Art. 18 - Exigir atestado de esterilização para qualquer fim.

Pena - reclusão, de um a dois anos, e multa.


Art. 19 - Aplica-se aos gestores e responsáveis por instituições que permitam a prática de qualquer dos atos ilícitos previstos nesta Lei o disposto no caput e nos §§ 1º e 2º do art. 29 do Decreto-lei nº 2.848, de 7 de dezembro de 1940 - Código Penal.

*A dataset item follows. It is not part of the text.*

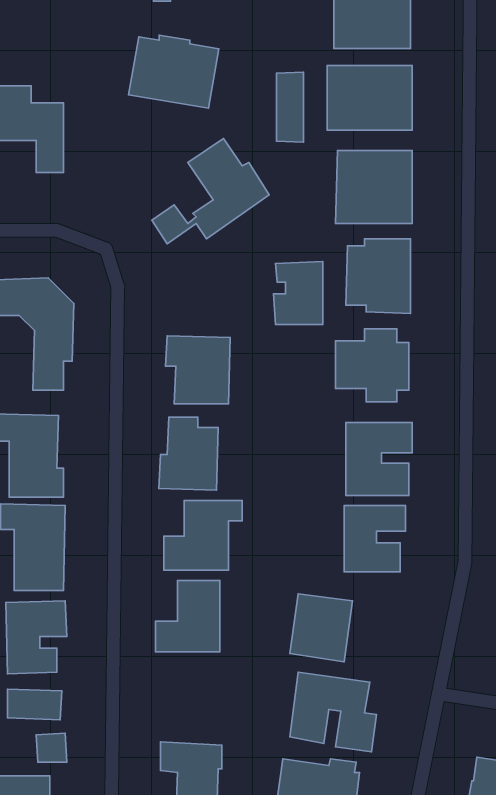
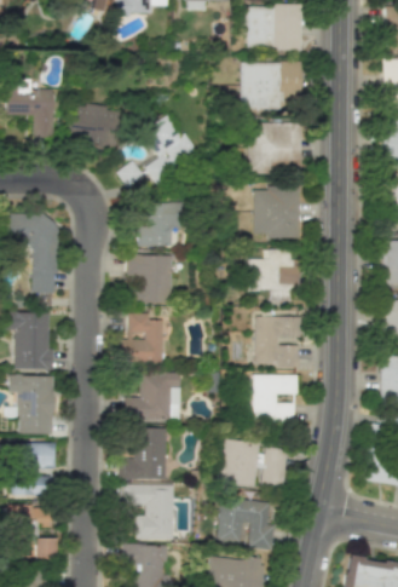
building: [129,35,219,108] -> [65,103,129,155]
building: [276,72,303,142] -> none
building: [274,262,323,324] -> [138,202,173,247]
building: none -> [256,447,287,488]
building: none -> [123,483,174,540]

Art. 20 - As instituições a que se refere o artigo anterior sofrerão as seguintes sanções, sem prejuízo das aplicáveis aos agentes do ilícito, aos co-autores ou aos partícipes:

I - se particular a instituição:

a) de duzentos a trezentos e sessenta dias-multa e, se reincidente,
suspensão das atividades ou descredenciamento, sem direito a qualquer
indenização ou cobertura de gastos ou investimentos efetuados;

b) proibição de estabelecer contratos ou convênios com entidades
públicas e de se beneficiar de créditos oriundos de instituições governamentais
ou daquelas em que o Estado é acionista;

II - se pública a instituição, afastamento temporário ou definitivo dos
agentes do ilícito, dos gestores e responsáveis dos cargos ou funções
ocupados, sem prejuízo de outras penalidades.

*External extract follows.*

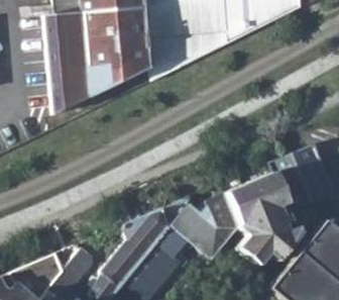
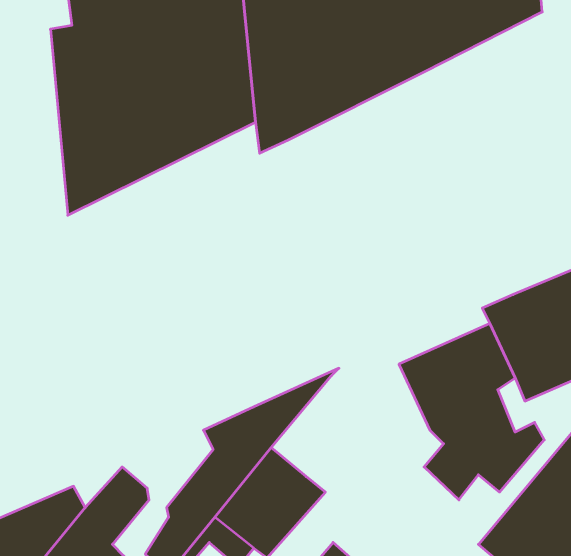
building: [159,192,242,255] -> none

Art. 21 - Os agentes do ilícito e, se for o caso, as instituições a que pertençam ficam obrigados a reparar os danos morais e materiais decorrentes de esterilização não autorizada na forma desta Lei, observados, nesse caso, o disposto nos arts. 159, 1.518 e 1.521 e seu parágrafo único do Código Civil, combinados com o art. 63 do Código de Processo Penal.



CAPÍTULO III
DAS DISPOSIÇÕES FINAIS



Art. 22 - Aplica-se subsidiariamente a esta Lei o disposto no Decreto-lei nº 2.848, de 7 de dezembro de 1940 - Código Penal, e, em especial, nos seus arts. 29, caput, e §§ 1º e 2º; 43, caput e incisos I , II e III ; 44, caput e incisos I e II e III e parágrafo único; 45, caput e incisos I e II; 46, caput e parágrafo único; 47, caput e incisos I, II e III; 48, caput e parágrafo único; 49, caput e §§ 1º e 2º; 50, caput, § 1º e alíneas e § 2º; 51, caput e §§ 1º e 2º; 52; 56; 129, caput e § 1º, incisos I, II e III, § 2º, incisos I, III e IV e § 3º.

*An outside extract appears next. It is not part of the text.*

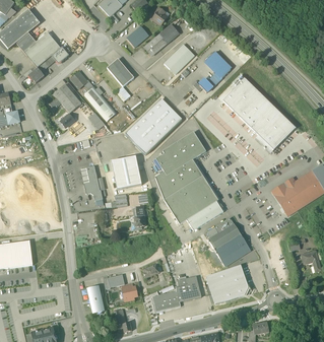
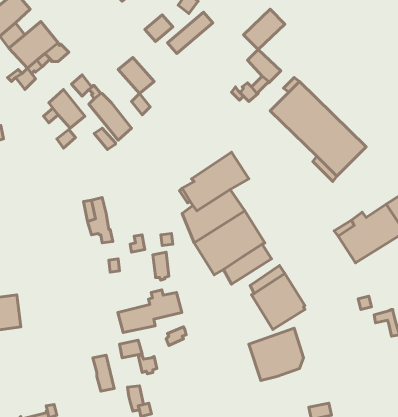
building: [164,44,195,74] -> [244,9,285,49]
building: [125,98,182,154] -> none
building: [111,156,141,190] -> none
building: [152,279,201,312] -> [118,290,182,333]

Art. 23 - O Poder Executivo regulamentará esta Lei no prazo de noventa dias, a contar da data de sua publicação.


Art. 24 - Esta Lei entra em vigor na data de sua publicação.

Art. 25 - Revogam-se as disposições em contrário.


Brasília, 12 de janeiro de 1996;
175º da Independência e 108º da República.